A Better WS2812 Control Library for TI Launchpad

     I'm writing a control library that lets me control 16 strings of WS2812 smart LEDs using a single TI TM4C123 Launchpad MCU. If a 16MHz Arduino can handle it, an 80MHz ARM Cortex M4 should have no problem. And it doesn't, but the first demo code I wrote was atrocious, so I wanted to put some thought into how to improve it. On my original Arduino controller, I just used a modified version of Adafruit's Neopixel library and wrote to 16 strings of 16 lights each in series. However, if I want to do visualizations more complex than falling raindrops or twinkling stars, I need to have CPU time available for that. Writing 24bits*16LEDs*16strings*60fps at 800kHz means 50% of my CPU time is used just writing to the LEDs. Unacceptable. I need a way to multithread the control functions or create a function that writes to multiple strings in parallel.

     My first idea was to make a full RTOS, with each string operating as a separate task. This seemed like extreme overkill. Logically, all 16 strings would have the same priority, and considering I have to modulate the IO pins at a resolution of 0.35+-0.15μs, there's not a lot of time to switch between threads in between pin switches. It makes a lot more sense to just write one big, ugly function with preplanned, overlapping, deterministic timing.

     I figured the easiest way to manage sub-μs timing would be to just create a timer that interrupts at the desired 800MHz and writes the next set of bits for several strings at once. We could store the codes to be written in a global variable array, have the timer handler read and transmit the next bit for as many strings/pins as it can handle, and then return. Doing some basic math, it takes two CPU cycles to flip a pin, which means we can't flip all sixteen pins in less than 0.35μs if we flip them in series. We could flip them all at the same time, but that would require some thought. We could create a mask that told us which pins to flip for each cycle. Too much work.

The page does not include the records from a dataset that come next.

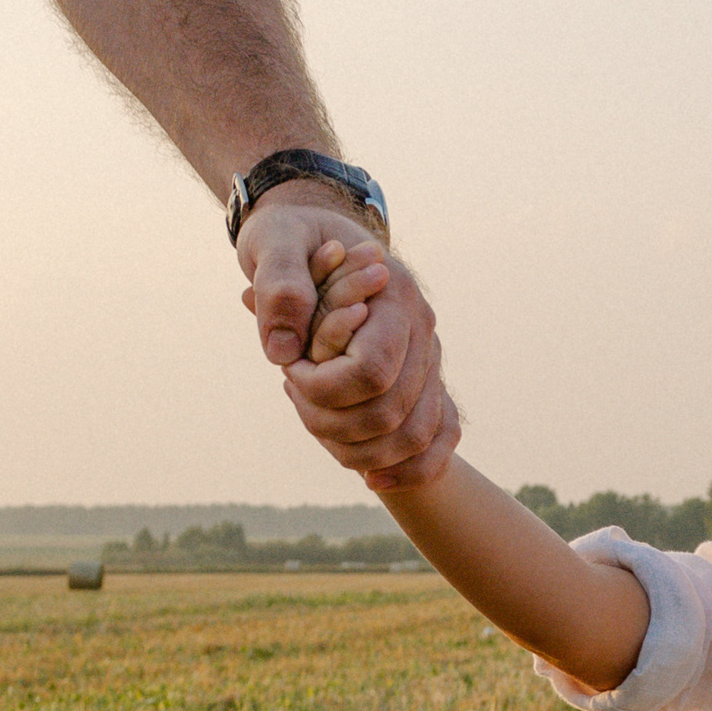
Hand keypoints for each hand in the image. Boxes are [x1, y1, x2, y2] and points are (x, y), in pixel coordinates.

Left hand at [235, 189, 460, 490]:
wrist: (319, 230)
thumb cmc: (292, 236)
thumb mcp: (272, 242)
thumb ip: (277, 288)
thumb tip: (282, 352)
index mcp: (396, 296)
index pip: (373, 371)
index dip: (324, 388)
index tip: (288, 372)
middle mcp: (424, 333)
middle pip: (393, 414)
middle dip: (333, 424)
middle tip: (294, 397)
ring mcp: (431, 362)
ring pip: (417, 435)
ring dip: (363, 453)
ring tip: (319, 431)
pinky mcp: (429, 384)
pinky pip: (439, 441)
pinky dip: (410, 469)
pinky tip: (374, 480)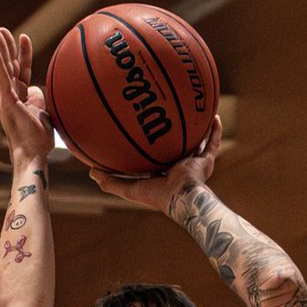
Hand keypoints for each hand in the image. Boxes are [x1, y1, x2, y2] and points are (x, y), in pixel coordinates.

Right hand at [0, 27, 54, 162]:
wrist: (34, 152)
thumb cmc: (39, 139)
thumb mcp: (44, 113)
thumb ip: (40, 99)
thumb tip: (40, 90)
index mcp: (19, 97)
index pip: (21, 71)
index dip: (23, 54)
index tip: (24, 38)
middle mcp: (10, 95)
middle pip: (9, 65)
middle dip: (7, 46)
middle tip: (1, 29)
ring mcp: (6, 97)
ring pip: (3, 68)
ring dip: (0, 48)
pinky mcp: (5, 100)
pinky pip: (1, 77)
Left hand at [89, 115, 222, 211]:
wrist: (182, 198)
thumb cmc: (158, 196)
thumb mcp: (130, 188)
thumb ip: (111, 181)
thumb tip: (92, 171)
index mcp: (163, 172)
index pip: (156, 155)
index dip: (151, 144)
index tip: (145, 129)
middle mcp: (179, 165)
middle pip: (176, 144)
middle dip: (174, 132)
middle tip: (168, 112)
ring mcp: (194, 162)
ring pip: (197, 141)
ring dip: (196, 127)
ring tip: (195, 108)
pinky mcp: (206, 161)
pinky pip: (212, 142)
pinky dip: (215, 130)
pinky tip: (214, 114)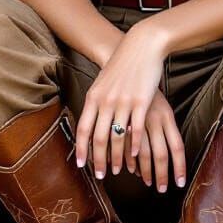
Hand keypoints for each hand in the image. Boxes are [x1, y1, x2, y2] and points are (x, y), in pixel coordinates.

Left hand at [74, 21, 175, 182]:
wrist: (141, 46)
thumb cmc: (122, 66)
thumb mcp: (103, 83)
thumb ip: (97, 103)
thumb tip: (91, 124)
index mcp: (94, 97)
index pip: (83, 128)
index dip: (81, 149)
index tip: (82, 165)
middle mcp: (106, 101)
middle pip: (99, 138)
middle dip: (99, 160)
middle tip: (102, 176)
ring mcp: (123, 102)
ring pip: (117, 137)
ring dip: (117, 157)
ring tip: (118, 170)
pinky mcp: (141, 102)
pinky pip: (136, 129)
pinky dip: (134, 145)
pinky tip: (135, 156)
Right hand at [124, 88, 186, 192]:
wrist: (129, 64)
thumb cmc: (146, 89)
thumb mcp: (160, 107)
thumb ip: (164, 129)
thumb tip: (168, 156)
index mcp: (167, 116)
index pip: (177, 147)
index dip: (179, 167)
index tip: (179, 184)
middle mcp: (154, 119)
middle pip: (160, 154)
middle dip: (161, 176)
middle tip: (161, 190)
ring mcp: (138, 119)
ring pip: (141, 153)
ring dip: (143, 171)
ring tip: (145, 182)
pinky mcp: (122, 118)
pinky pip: (126, 145)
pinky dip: (128, 159)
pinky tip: (128, 168)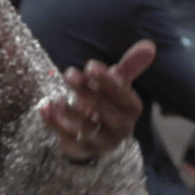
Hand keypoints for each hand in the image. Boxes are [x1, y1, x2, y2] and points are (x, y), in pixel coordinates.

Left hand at [40, 40, 156, 159]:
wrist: (99, 136)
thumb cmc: (109, 102)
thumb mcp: (119, 84)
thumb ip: (130, 66)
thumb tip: (149, 44)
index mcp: (131, 108)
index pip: (122, 95)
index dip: (107, 80)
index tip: (89, 66)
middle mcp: (120, 127)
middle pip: (104, 110)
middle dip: (86, 92)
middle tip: (68, 74)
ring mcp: (101, 141)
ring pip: (87, 129)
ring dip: (70, 112)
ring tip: (58, 98)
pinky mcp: (82, 149)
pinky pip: (68, 139)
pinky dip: (55, 124)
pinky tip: (45, 109)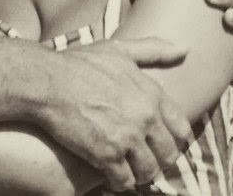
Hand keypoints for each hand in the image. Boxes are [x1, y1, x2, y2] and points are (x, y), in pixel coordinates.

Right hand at [40, 37, 192, 191]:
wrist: (47, 81)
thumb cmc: (79, 64)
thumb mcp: (119, 50)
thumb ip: (154, 49)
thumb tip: (185, 49)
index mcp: (152, 94)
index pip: (182, 129)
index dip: (173, 139)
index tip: (160, 142)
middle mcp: (146, 117)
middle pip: (169, 154)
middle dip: (158, 161)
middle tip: (144, 162)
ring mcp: (127, 138)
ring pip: (149, 171)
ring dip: (140, 175)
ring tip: (129, 172)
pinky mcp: (106, 155)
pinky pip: (124, 181)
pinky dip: (119, 182)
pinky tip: (110, 176)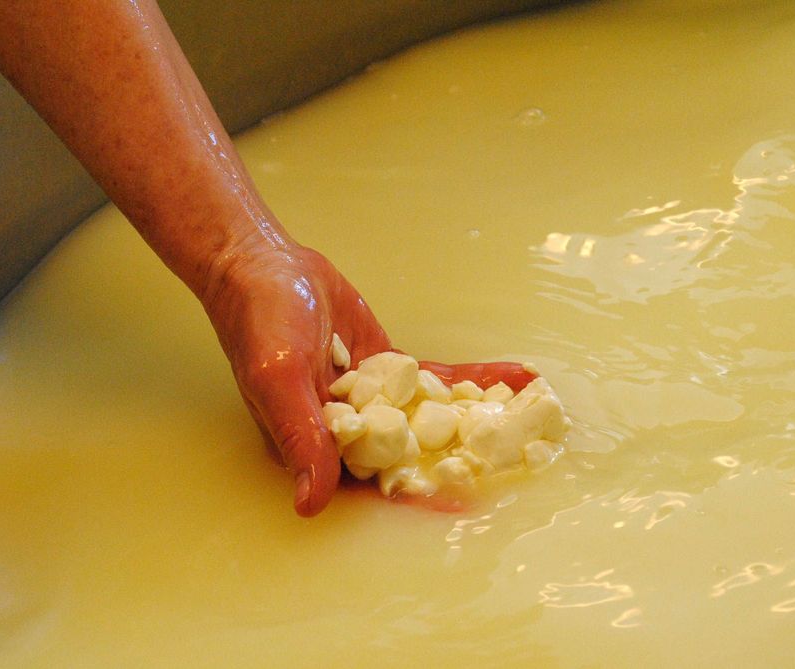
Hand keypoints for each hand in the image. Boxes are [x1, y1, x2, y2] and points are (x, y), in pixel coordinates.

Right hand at [201, 239, 536, 516]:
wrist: (267, 265)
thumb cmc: (260, 324)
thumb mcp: (279, 382)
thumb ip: (302, 438)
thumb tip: (311, 503)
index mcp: (320, 446)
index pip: (377, 481)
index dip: (422, 493)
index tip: (469, 500)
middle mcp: (352, 431)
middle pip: (416, 455)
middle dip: (466, 459)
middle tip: (522, 460)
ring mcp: (377, 398)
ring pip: (434, 418)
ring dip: (481, 419)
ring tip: (534, 420)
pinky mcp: (392, 367)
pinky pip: (437, 378)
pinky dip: (473, 378)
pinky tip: (514, 377)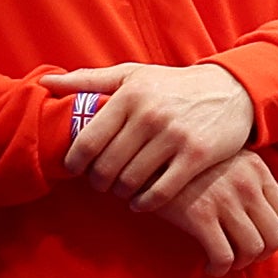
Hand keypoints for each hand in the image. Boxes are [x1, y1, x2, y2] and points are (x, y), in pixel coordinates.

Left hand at [41, 56, 259, 220]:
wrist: (230, 90)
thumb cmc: (173, 85)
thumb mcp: (132, 74)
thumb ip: (88, 80)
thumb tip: (46, 84)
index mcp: (129, 96)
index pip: (87, 141)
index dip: (75, 163)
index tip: (76, 170)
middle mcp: (150, 115)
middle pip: (107, 165)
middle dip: (98, 181)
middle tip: (100, 184)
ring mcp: (174, 136)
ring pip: (131, 180)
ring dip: (120, 193)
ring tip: (120, 191)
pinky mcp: (197, 156)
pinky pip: (161, 191)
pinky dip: (145, 203)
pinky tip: (140, 203)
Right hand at [151, 148, 277, 274]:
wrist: (145, 153)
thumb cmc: (184, 162)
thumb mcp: (224, 158)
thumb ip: (245, 178)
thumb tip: (256, 214)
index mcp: (257, 170)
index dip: (274, 236)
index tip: (256, 242)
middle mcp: (247, 184)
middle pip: (275, 237)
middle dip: (261, 256)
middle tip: (242, 259)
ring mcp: (225, 200)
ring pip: (252, 250)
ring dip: (240, 264)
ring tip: (223, 263)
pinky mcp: (199, 215)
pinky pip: (223, 256)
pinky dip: (219, 269)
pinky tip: (208, 267)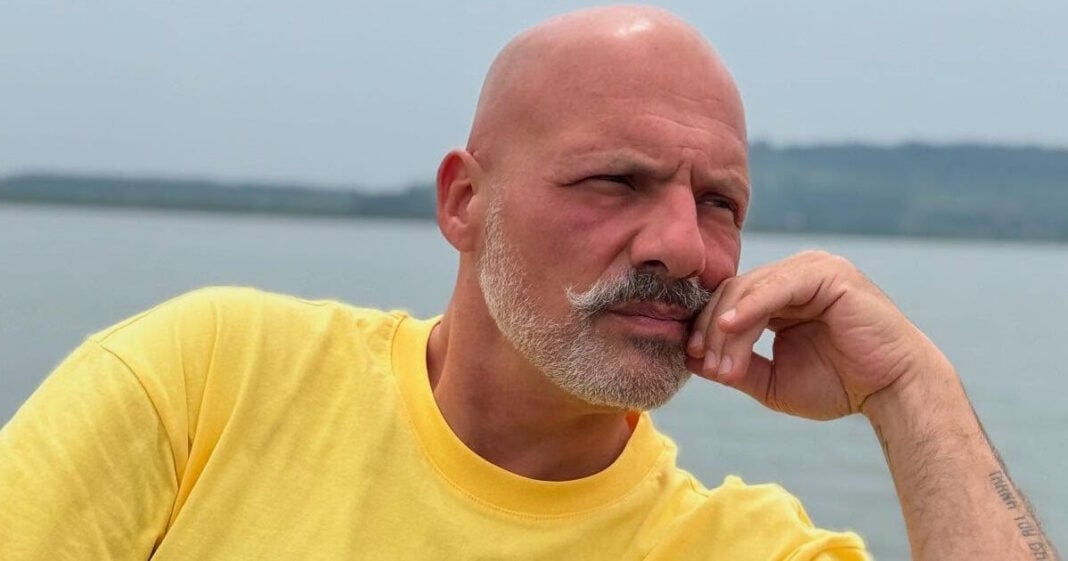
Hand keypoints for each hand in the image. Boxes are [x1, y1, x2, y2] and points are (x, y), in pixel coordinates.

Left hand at [685, 250, 941, 419]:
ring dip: (728, 328)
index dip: (706, 328)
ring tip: (722, 365)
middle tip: (706, 366)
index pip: (729, 301)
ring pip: (749, 290)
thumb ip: (736, 366)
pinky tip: (731, 327)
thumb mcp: (773, 380)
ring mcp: (812, 268)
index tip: (692, 360)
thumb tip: (693, 360)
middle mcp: (794, 275)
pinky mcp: (827, 273)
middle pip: (733, 292)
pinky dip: (751, 307)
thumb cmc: (840, 385)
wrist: (892, 392)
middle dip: (712, 331)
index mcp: (782, 293)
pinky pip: (776, 286)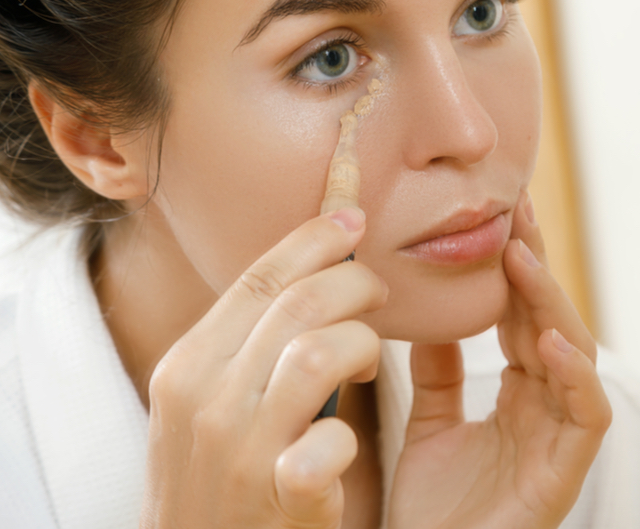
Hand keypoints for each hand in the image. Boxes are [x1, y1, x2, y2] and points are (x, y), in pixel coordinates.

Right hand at [139, 208, 386, 528]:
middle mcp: (203, 397)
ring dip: (361, 343)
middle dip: (353, 281)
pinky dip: (348, 435)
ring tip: (371, 355)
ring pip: (317, 352)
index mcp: (187, 363)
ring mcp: (237, 450)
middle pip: (296, 303)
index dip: (312, 238)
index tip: (351, 214)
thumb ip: (244, 340)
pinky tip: (345, 441)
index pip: (258, 278)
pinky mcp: (276, 501)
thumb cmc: (212, 473)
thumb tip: (303, 275)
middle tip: (378, 290)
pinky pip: (331, 440)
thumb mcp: (205, 397)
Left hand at [387, 193, 611, 528]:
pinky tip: (548, 340)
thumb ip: (437, 374)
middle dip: (534, 267)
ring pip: (571, 357)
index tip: (500, 219)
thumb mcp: (432, 423)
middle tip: (516, 211)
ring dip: (549, 306)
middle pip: (548, 324)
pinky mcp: (560, 476)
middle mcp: (542, 410)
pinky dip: (572, 376)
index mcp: (516, 396)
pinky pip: (582, 418)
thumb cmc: (433, 505)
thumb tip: (435, 321)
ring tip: (522, 258)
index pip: (521, 319)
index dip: (515, 271)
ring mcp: (555, 440)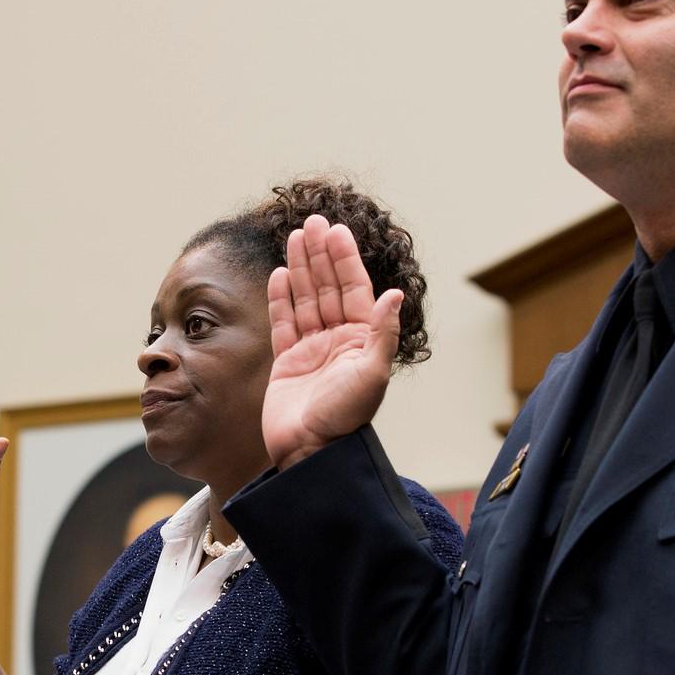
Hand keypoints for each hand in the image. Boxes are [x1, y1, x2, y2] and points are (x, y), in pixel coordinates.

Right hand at [263, 215, 402, 468]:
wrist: (311, 452)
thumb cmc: (345, 418)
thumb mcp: (372, 374)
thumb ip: (382, 333)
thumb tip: (394, 294)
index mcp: (361, 341)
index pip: (353, 290)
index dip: (343, 259)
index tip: (335, 231)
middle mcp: (337, 341)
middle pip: (327, 288)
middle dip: (320, 254)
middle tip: (312, 222)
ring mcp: (311, 351)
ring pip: (305, 299)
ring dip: (301, 268)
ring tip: (295, 237)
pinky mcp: (287, 363)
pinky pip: (284, 323)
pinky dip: (281, 298)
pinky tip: (280, 274)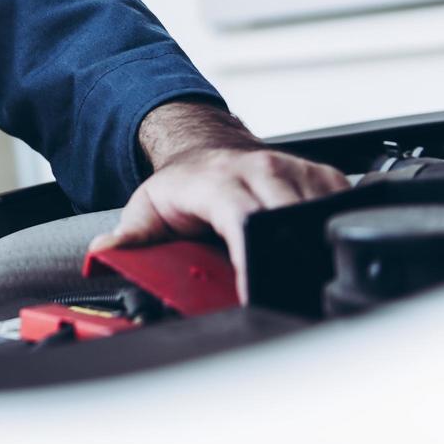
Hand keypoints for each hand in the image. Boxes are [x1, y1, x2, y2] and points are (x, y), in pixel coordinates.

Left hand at [87, 101, 347, 298]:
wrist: (201, 148)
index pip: (244, 219)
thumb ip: (129, 237)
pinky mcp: (321, 175)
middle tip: (284, 295)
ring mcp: (294, 170)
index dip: (253, 259)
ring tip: (300, 273)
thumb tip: (102, 254)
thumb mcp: (147, 208)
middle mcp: (261, 171)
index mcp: (219, 182)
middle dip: (290, 259)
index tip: (255, 292)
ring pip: (320, 213)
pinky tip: (319, 244)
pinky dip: (335, 227)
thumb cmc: (180, 185)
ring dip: (314, 244)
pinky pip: (342, 203)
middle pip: (289, 218)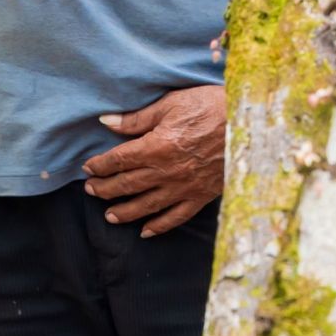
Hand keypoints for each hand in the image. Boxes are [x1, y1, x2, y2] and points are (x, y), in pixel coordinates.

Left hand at [82, 85, 224, 236]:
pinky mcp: (201, 196)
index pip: (119, 160)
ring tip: (109, 216)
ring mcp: (184, 187)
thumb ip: (137, 119)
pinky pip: (176, 217)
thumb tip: (106, 122)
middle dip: (106, 189)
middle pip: (128, 184)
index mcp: (157, 147)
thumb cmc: (209, 106)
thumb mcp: (170, 104)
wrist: (248, 122)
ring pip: (147, 206)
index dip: (100, 165)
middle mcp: (167, 172)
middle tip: (91, 191)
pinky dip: (159, 226)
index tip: (88, 168)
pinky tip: (146, 231)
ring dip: (125, 212)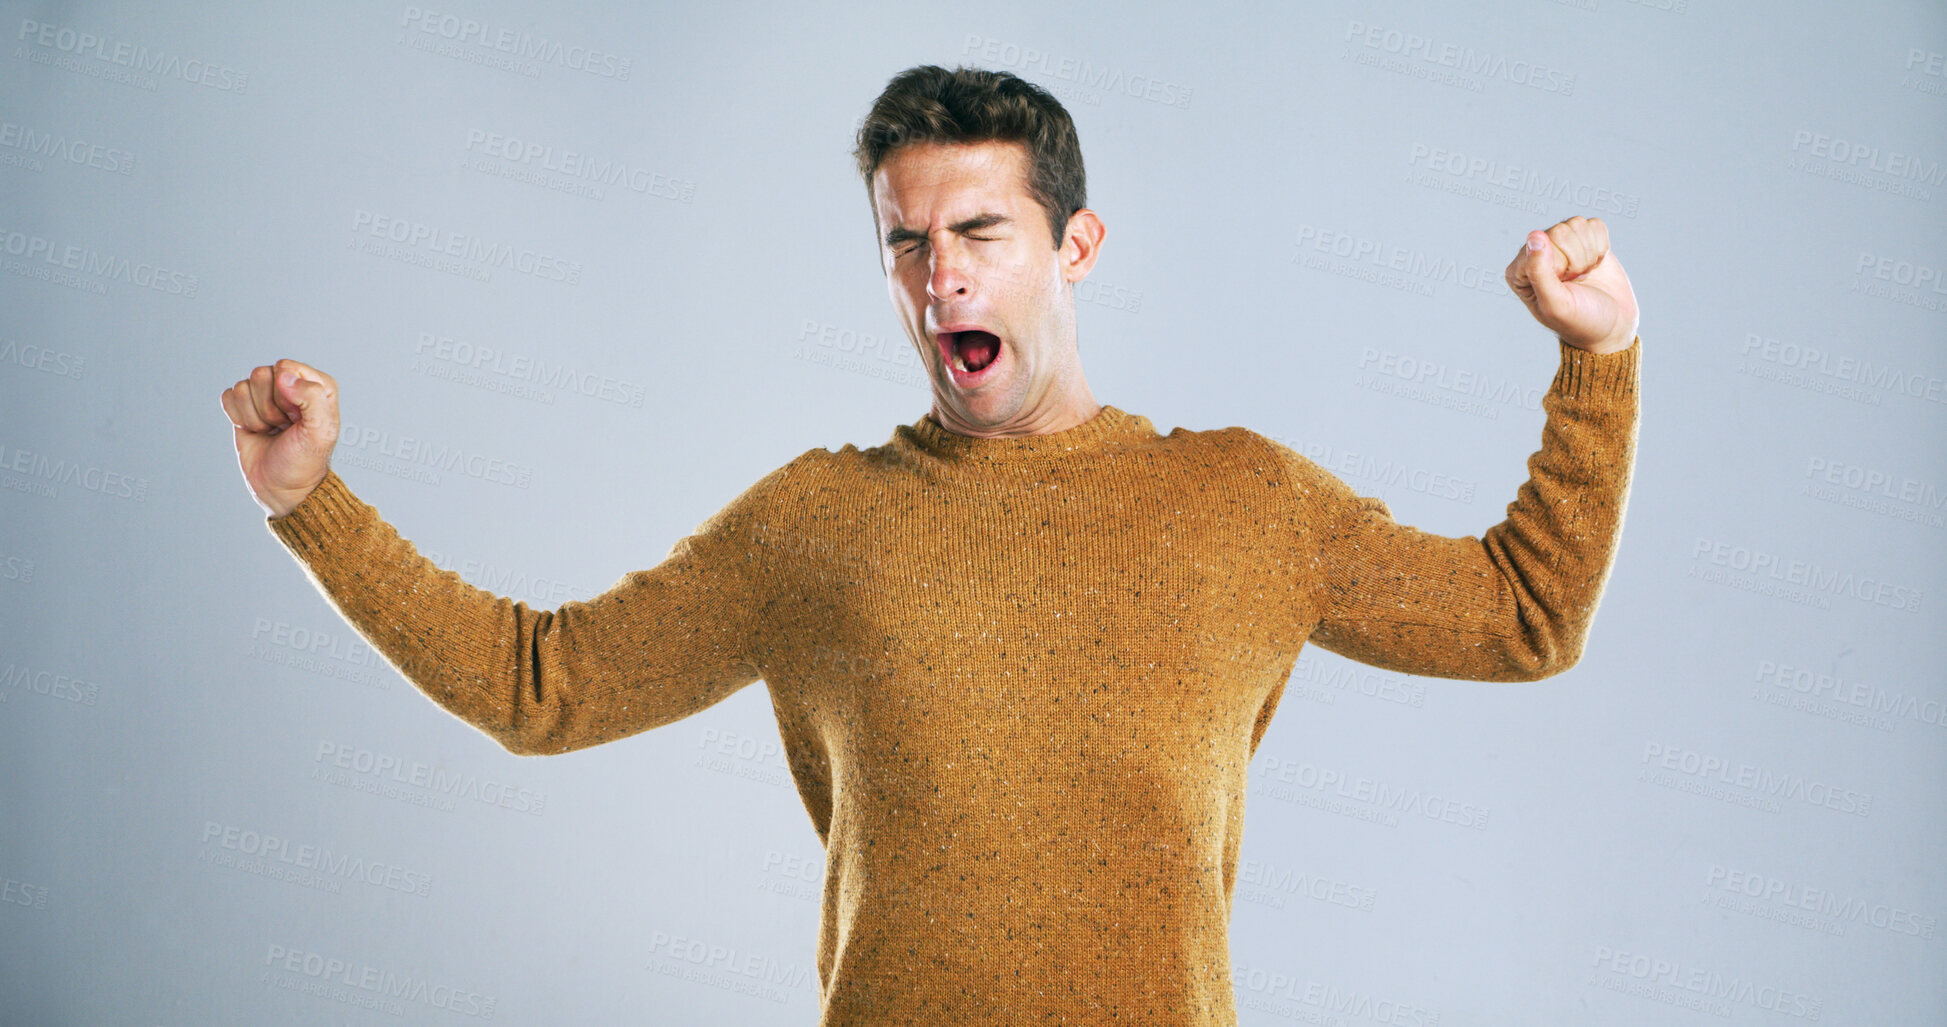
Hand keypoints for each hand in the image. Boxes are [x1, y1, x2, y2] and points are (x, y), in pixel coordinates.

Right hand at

We can't flip sixteen bits in series, but we can do eight, and that would allow us to write to all sixteen strings in the time required to write to two in sequence. That'll work.

     Additionally, since we want the framerate to be consistent, we can automate that using a timer as well. We'll create a second timer that interrupts every 60th of a second and sets the write flag. So then, all the main function has to do is update the image stored in shared memory. Writing to the shared memory should be uninterruptible, so we're not displaying two halves of two different images.

     So here's the plan, in pseudocode:
// timer1 is set to 800kHz, LED write frequency
// every timer tick, write 8 pins high, see what the polarity of each pin is
// supposed to be for this bit, increment counter, then write them low when
// their respective times are reached. Repeat for second group of 8.
timer1_handler() {
if(counter1 > 0) {
write all group 1 GPIOs high;
counter1--;
create mask to write zero pins low;
wait zero_pulse delay time;
write zero pins back low;
wait remaining one_pulse delay time;
write all group 1 GPIOs low;
}
else if(counter2 > 0) {
same as for group 1;
}
}

// timer2 is set to 60Hz, and only resets the timer 1 counters
timer2_handler() {
    counter1 = 24;
    counter2 = 24;
}

     This is good. I like this. Let's see how it works.